I yearn for the hour of the night where everyone else in my family is in bed so that I can just wallow in my own misery. When alone, I no longer had to put on the facade that there id nothing wrong. As a depressive, trying to act like nothing is wrong and relate to people in a normal way requires a level of emotional energy that I no longer have. As time goes on, the more difficult this becomes.

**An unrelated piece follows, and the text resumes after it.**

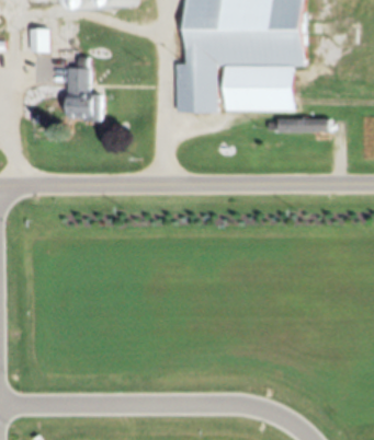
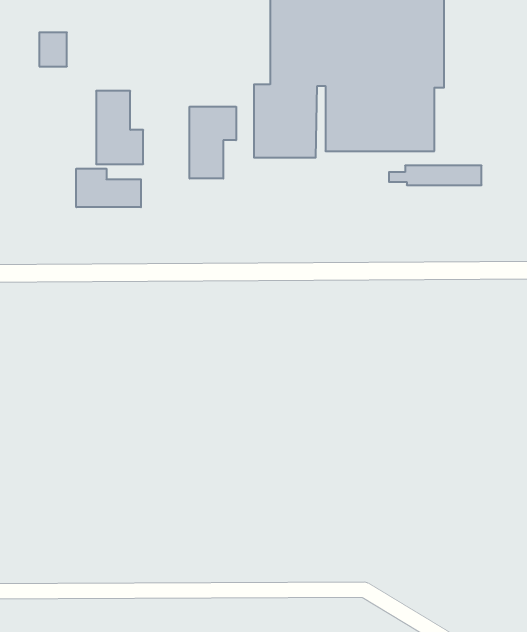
building: none -> [190,107,236,179]
building: none -> [76,169,141,207]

I do not want to subject my family to my pathetic existence. My wife deserves a better husband... someone who can truly show his love for her. I have nothing to give in that department. I hate myself so much I cannot possibly give her the love that she deserves. And what kind of father can I possibly be? A father is supposed to provide emotional strength... discipline when needed, a hard shoulder to cry on, an authority figure to respect, but at the same time be fun loving... someone your family wants to be around. I am nothing but a weak jumbled mess of a human being and I feel sorry for my children for having to go through childhood with me as their father. For these reasons, it has gotten to the point where I honestly feel that I have nothing of value to offer my family.

My condition has overtaken my being. It had consumed me at every moment of my existence. I've lost all recollection of what it means to be truly happy and have resigned to the fact that, never again, will I ever be able to feel sincere happiness or contentment. Nor will I ever have the ability to make anyone else happy. That, by far, was the most devastating part of it all.